For instance, let's look at the first production rule:
line = service ',' parameter+
Replacing it with function calls, we get, in a pseudo language:
void parse_line(void) {
get_service();
get_comma();
bool last_one;
while (true) {
last_one = get_parameter();
if (last_one) break;
}
}
In the get_service() function, we extract the value of the string token and store it into some global structure that will contain the result of the log line analysis at the end of the parsing:
void get_service(void) {
token_t serviceToken = get_token();
store_service_info(serviceToken);
}
Let's write the get_parameter() and the get_parameterValue() functions now:
bool get_parameter(void) {
token_t parameterNameToken = get_token();
get_equal();
parameterValue_t parameterValue = get_parameterValue();
token_t terminator = get_parameterTerminator();
store_parameter_info(parameterNameToken, parameterValue);
if (terminator == eol) {
return true;
} else {
return false;
}
}
parameterValue_t get_parameterValue(void) {
parameterValue_t parameterValue;
if (is_next_token('[')) {
get_opening_bracket();
parameterValue = get_value_list();
get_closing_bracket();
} else {
parameterValue = get_value();
}
}
I let the reader write the pseudocode for the other production rules.

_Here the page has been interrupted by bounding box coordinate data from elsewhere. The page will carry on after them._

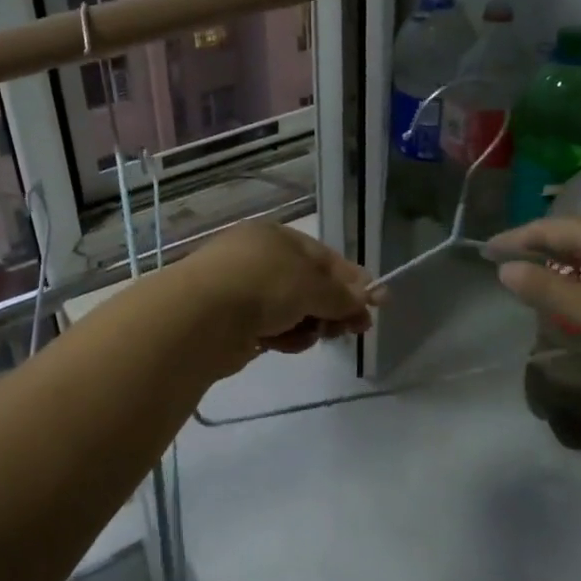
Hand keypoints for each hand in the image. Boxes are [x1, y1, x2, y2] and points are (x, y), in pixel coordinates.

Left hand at [180, 222, 382, 355]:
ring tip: (314, 334)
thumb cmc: (263, 284)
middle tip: (356, 329)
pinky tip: (284, 344)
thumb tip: (366, 299)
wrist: (203, 316)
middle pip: (309, 285)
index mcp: (276, 237)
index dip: (352, 280)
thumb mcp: (313, 285)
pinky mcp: (234, 322)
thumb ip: (342, 294)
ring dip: (309, 324)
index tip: (378, 303)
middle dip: (333, 307)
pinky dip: (284, 336)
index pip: (324, 257)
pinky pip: (272, 328)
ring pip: (292, 310)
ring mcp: (244, 290)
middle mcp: (259, 258)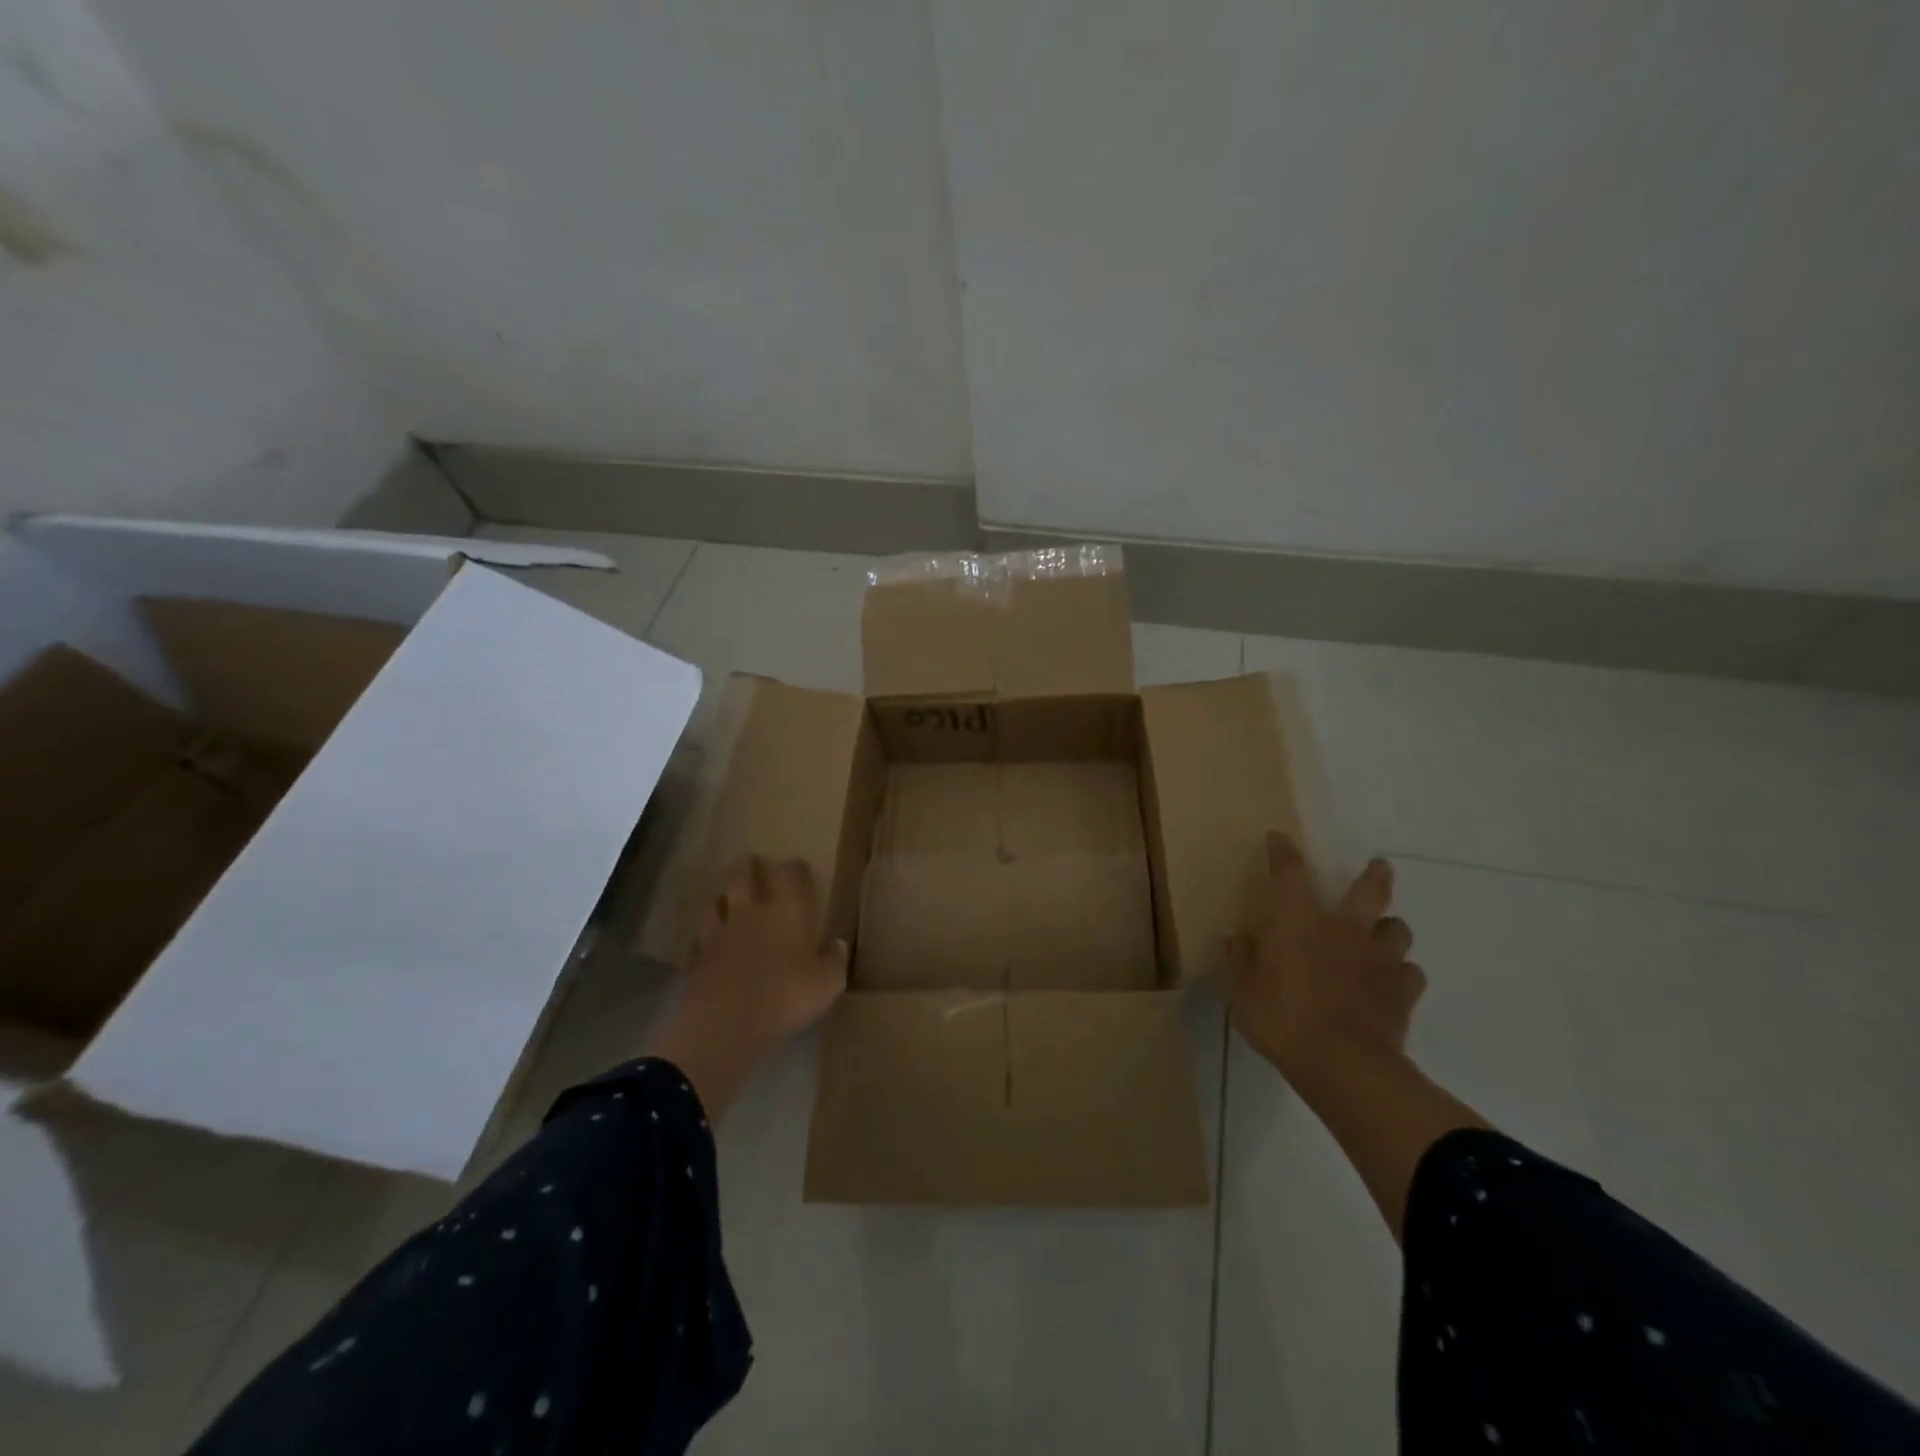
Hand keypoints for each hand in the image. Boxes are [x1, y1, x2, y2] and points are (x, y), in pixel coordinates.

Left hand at [646, 855, 847, 1120]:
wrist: (725, 1023)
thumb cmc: (786, 997)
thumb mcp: (827, 983)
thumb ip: (834, 960)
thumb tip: (837, 943)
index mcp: (787, 912)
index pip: (790, 874)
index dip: (794, 867)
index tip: (798, 866)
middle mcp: (751, 913)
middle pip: (743, 876)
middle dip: (748, 866)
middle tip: (752, 861)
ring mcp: (719, 933)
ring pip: (717, 902)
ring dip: (723, 896)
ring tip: (727, 897)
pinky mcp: (697, 958)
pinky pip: (700, 938)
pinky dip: (706, 935)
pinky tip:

In the above pseudocode, we consider that the input line is correct, i.e. its contents is a sentence of the language generated by the grammar. Of course, in the real world, we will get errors.

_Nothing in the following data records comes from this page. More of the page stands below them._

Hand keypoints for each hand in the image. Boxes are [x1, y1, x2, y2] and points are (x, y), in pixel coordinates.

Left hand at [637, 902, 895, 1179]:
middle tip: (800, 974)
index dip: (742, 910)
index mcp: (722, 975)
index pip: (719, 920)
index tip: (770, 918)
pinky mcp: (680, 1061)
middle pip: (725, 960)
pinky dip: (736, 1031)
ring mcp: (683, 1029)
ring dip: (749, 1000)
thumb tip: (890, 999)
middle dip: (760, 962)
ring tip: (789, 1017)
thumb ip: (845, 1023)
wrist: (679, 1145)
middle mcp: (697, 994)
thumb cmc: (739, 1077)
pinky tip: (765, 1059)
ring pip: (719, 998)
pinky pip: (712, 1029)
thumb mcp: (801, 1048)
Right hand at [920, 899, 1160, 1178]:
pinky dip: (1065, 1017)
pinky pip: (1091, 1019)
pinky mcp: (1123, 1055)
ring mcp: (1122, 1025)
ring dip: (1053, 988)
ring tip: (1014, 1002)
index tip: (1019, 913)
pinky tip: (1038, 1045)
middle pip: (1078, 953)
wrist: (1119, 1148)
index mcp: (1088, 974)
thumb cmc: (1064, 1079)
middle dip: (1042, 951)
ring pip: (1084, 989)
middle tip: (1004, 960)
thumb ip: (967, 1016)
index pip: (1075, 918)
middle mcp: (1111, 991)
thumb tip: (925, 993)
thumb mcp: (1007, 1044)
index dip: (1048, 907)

An error may have two origins:
- the input line does not conform to the syntax because there is a bug in the log generation code
- the input line does not conform to the syntax because our grammar is not correct, i.e. it does not accurately describe all possible sentences that can be generated by the log generation code
In any case, we need to react at two levels:
- we should display an information allowing to find the line that contains the error
- we should go on processing the file
The second point is really easy to implement (that is not the case in a compiler!): we can ignore the line containing the error. Of course, the above pseudocode must be enhanced accordingly.
In addition to this, we have to enrich the output of the lexical analyzer, adding the line number to every token. In case of error, we display this information, as a minimum.

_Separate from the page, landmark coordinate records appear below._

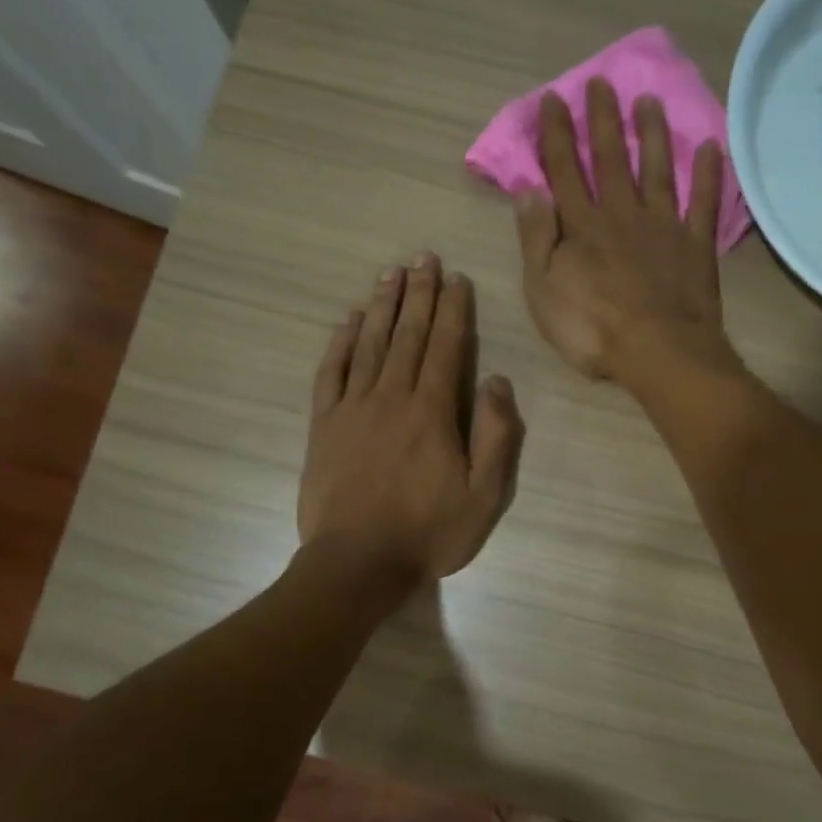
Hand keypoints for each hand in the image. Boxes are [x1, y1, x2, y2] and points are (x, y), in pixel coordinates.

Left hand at [299, 254, 524, 584]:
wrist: (357, 563)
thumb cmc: (428, 533)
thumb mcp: (484, 496)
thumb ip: (496, 436)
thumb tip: (496, 380)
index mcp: (432, 411)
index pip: (445, 346)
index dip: (452, 309)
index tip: (455, 278)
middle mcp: (391, 397)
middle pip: (407, 334)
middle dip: (418, 293)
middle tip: (423, 257)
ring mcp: (352, 408)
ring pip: (369, 344)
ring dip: (381, 306)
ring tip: (390, 274)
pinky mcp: (324, 425)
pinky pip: (331, 372)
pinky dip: (340, 343)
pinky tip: (347, 321)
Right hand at [514, 80, 740, 391]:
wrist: (659, 353)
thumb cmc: (592, 329)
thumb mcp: (544, 290)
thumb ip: (536, 238)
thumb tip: (527, 188)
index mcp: (582, 227)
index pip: (564, 170)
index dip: (557, 134)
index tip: (554, 99)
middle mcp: (622, 215)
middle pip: (610, 160)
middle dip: (603, 120)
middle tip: (601, 83)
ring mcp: (663, 227)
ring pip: (656, 171)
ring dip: (651, 135)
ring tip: (649, 101)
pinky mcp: (696, 246)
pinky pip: (703, 204)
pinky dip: (708, 176)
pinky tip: (711, 148)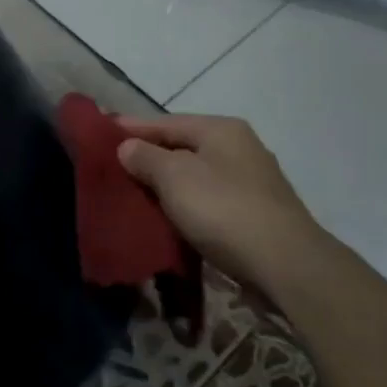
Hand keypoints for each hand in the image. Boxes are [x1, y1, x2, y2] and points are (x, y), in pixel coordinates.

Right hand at [116, 114, 329, 295]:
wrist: (286, 265)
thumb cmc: (224, 209)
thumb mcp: (174, 177)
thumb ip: (145, 157)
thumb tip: (127, 146)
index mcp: (221, 129)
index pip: (165, 121)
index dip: (131, 127)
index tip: (100, 132)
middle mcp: (239, 148)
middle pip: (181, 147)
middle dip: (147, 157)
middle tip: (112, 168)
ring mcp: (249, 182)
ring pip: (194, 176)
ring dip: (165, 184)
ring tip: (132, 194)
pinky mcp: (253, 214)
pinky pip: (207, 200)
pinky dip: (184, 205)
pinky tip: (166, 216)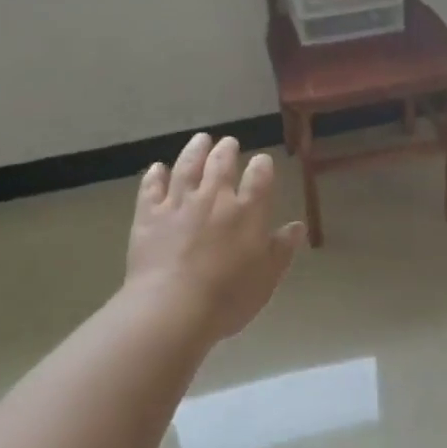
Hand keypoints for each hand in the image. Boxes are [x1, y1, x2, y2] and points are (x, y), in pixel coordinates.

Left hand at [126, 133, 307, 342]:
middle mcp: (214, 198)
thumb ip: (282, 249)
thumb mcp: (267, 277)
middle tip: (228, 142)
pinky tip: (158, 168)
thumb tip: (297, 226)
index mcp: (247, 211)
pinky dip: (155, 175)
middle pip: (221, 164)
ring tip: (200, 140)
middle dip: (226, 150)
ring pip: (187, 167)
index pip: (259, 177)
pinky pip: (152, 188)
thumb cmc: (228, 297)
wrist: (173, 308)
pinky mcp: (149, 215)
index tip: (262, 160)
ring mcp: (178, 203)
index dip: (262, 166)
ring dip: (194, 151)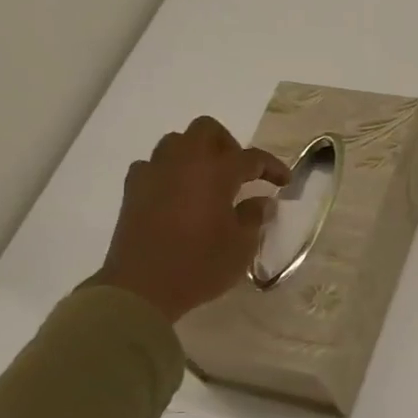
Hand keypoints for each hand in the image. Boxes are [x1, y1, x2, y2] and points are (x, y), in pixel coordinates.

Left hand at [90, 117, 287, 324]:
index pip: (251, 158)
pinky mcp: (132, 189)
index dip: (272, 167)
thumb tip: (261, 201)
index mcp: (216, 172)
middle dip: (229, 145)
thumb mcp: (240, 247)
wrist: (142, 287)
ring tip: (207, 182)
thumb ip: (253, 217)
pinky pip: (153, 165)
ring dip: (196, 154)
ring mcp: (154, 172)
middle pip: (207, 130)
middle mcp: (184, 162)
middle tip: (240, 174)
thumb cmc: (200, 266)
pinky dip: (168, 172)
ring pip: (176, 142)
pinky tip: (176, 194)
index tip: (284, 181)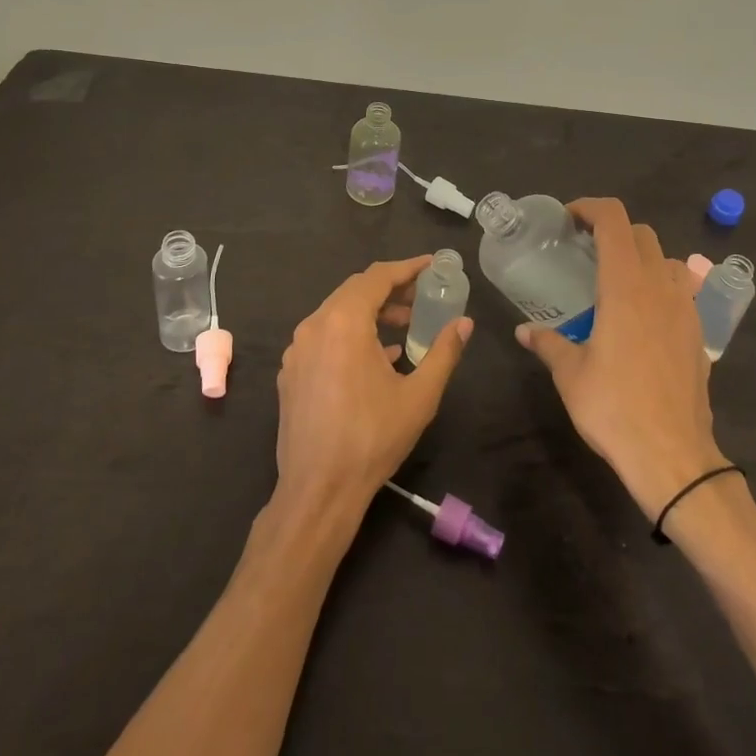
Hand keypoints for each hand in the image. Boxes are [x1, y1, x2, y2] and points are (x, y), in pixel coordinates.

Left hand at [274, 256, 473, 519]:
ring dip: (371, 312)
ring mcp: (297, 350)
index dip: (407, 268)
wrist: (318, 490)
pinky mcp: (291, 372)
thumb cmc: (372, 438)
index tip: (432, 265)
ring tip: (404, 326)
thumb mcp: (419, 395)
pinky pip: (324, 337)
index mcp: (344, 321)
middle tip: (422, 296)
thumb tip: (465, 323)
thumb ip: (444, 352)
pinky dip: (351, 334)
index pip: (377, 277)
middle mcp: (314, 325)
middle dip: (390, 289)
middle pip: (355, 290)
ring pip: (337, 313)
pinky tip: (376, 357)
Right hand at [515, 199, 720, 518]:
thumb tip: (524, 331)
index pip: (614, 220)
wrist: (673, 456)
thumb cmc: (614, 408)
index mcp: (625, 286)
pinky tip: (642, 315)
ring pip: (667, 258)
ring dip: (641, 256)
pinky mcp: (698, 332)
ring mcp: (684, 308)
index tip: (568, 219)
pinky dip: (660, 284)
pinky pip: (681, 289)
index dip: (590, 207)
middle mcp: (659, 287)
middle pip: (641, 233)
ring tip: (617, 279)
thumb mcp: (571, 375)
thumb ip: (548, 344)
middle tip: (585, 249)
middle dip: (612, 230)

I had to slightly modify the grammar twice, after having parsed some log files: the one-line format specification does not describe two specific cases I found while checking the files... I really appreciated the direct mapping between the production rules and the code, that let me adapt the code very rapidly and, perhaps more important, very reliably.
Resulting code is quite short: around 290 lines for the lexical analyzer and around 490 lines for the syntactic analyzer (including header files and comments). And, as already mentioned, it is reliable.
But using such a technique does not come for free: as for any abstraction mechanism, the developer must have a certain level of experience in the field [2].
There is an abundant literature about parsing. One of the reference books is Compilers: Principles, Techniques, and Tools, from Aho, Ullman, Lam and Sethi (also known as The Dragon Book).
You can also check the Standford University course CS143.
For parser generation, look at Lex and Yacc, the original Unix tools to generate lexical analyzers and parsers. Bison is a more recent parser generator, upward compatible with Yacc.
[1] "little" is not precisely defined. RAM usually starts at 8 KB, up to 512 MB. Clock frequency usually starts at a few MHz, up to a few hundreds of MHz.
[2] One important point is to ensure that the production rules have some specific properties. Looking at the pseudocode provided here, the reader can easily understand why.